Des réseaux sociaux, comme du livre
Il y a quelques semaines, je suis tombé sur ce vieil article de la célèbre revue Esprit : Steiner, George, and Dorothée Marciak. “La Haine Du Livre.” Esprit (1940-), no. 311 (1), 2005, pp. 6–22. JSTOR, consultable sur http://www.jstor.org/stable/24250950.
Ce qu’on reproche aux réseaux sociaux de nos jours, on l’a reproché aussi au livre en sa période de pleine ascension. Il y a eu deux courants contestataires du livre.
Extraits sur le premier courant :
[Le premier, je l’appellerai le « pastoralisme radical ». On peut le voir à l’œuvre dans l’utopie pédagogique de Rousseau dans l’Emile, dans le diktat goethien selon lequel l’arbre de la pensée et de l’étude reste éternellement gris, tandis que celui de la vie en actes, de la vie-force et de l’élan vital est vert. Un pastoralisme radical anime la pensée de Wordsworth lorsqu’il affirme qu’une « impulsion printanière sur l’arbre » vaut bien plus que toute l’érudition livresque. Quelque éloquent ou instructif qu’il puisse être, le savoir que donnent les livres, et la lecture, viennent en second. Ils parasitent la conscience immédiate.]
Plus loin, il est dit
[« Je fus dans une imprimerie aux enfers, écrit Blake, et vis la façon dont se transmettait le savoir de génération en génération. » La sixième chambre des enfers est habitées par des créatures spectrales, sans nom, et qui « prenaient la forme de livres, que l’on disposait dans des bibliothèques ».]

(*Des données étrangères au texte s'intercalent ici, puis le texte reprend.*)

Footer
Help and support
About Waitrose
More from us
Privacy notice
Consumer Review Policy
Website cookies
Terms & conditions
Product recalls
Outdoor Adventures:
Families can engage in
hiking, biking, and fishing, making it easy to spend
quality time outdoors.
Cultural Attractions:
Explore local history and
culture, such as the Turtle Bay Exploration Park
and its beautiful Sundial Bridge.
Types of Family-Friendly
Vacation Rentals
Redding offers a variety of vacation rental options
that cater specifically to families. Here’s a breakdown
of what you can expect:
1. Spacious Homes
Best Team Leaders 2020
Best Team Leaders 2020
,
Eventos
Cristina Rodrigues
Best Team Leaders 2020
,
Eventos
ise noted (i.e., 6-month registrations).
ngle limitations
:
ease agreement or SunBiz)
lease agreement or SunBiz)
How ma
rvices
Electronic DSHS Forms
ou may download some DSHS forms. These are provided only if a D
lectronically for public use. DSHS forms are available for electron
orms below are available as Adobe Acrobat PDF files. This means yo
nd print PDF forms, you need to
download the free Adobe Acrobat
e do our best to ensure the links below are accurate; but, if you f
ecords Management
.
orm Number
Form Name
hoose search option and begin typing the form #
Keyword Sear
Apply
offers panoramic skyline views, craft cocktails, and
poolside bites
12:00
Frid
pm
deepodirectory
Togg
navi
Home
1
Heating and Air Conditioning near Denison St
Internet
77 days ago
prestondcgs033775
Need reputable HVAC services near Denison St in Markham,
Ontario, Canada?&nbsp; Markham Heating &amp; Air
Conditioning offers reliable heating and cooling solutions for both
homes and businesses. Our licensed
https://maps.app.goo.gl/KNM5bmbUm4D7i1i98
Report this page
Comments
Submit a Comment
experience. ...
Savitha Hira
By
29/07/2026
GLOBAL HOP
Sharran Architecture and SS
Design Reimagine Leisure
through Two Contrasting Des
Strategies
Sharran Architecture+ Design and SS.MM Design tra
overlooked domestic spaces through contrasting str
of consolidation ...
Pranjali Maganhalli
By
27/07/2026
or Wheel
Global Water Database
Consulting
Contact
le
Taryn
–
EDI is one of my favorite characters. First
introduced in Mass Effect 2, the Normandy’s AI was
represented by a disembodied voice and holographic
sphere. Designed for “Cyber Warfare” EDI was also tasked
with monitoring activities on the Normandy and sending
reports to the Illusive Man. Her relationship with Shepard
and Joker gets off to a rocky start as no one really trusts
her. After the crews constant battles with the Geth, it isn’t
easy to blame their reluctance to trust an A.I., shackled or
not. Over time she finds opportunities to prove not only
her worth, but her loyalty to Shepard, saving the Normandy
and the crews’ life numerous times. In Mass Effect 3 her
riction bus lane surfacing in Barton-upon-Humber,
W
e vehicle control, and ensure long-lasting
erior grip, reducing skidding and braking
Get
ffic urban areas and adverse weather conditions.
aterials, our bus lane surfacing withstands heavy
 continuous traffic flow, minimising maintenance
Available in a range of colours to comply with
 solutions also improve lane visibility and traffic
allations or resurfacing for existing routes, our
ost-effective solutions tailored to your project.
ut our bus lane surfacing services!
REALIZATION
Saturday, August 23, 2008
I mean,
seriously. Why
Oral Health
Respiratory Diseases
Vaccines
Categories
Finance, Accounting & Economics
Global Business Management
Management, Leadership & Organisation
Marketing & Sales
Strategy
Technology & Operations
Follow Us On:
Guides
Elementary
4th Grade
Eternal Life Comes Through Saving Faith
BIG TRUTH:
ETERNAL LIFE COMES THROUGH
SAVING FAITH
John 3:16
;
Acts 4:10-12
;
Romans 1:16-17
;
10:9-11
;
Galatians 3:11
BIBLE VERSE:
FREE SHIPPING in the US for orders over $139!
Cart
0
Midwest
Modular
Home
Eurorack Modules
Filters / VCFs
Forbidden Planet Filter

Extraits sur le second courant :
[Le second courant de contestation du livre présente des affinités avec celui du pastoralisme radical, mais lorgne également en arrière vers l’ascétisme iconoclaste des pères du désert. La question pose est : en quoi les livres peuvent-ils être d’un quelconque bienfait à l’humanité souffrante ? Quels affamés en ont été nourris ? Cette question a été posée par certains nihilistes et révolutionnaires anarchistes au tournant du XIXe siècle, et surtout dans la Russie tsariste.]
Plus loin, il est dit
[Comparée aux besoins humains et à l’extrême misère, la cote d’un manuscrit rare ou d’une édition princeps (cotes qui atteignent aujourd’hui des sommets de folies) est, pour les nihilistes, une totale obscénité. Pisarev le dit violemment : « pour l’homme du peuple, une paire de botte vaut mille fois plus que la collection des œuvres complète de Shakespeare ou de Pouchkine. »]
A coté de ces contestataires, évidemment, il y avait aussi les défenseurs.
Extrait :
[En 1821, en Allemagne, Heine, amené à se prononcer sur une période de flambée nationaliste où des livres furent brûlés, remarquait : « Là où aujourd’hui on brûle des livres, demain on brûlera des hommes. »]
Par la suite, l’article traite de « Nouvelles menaces » du livre et « Le scandale du livre ». Comme tout instrument, c'est son usage qui fait la différence.
C'est pour dire que face au champ à cultiver, il ne faut pas se contenter de dénoncer la présence des singes, il faut aussi leur disputer la daba.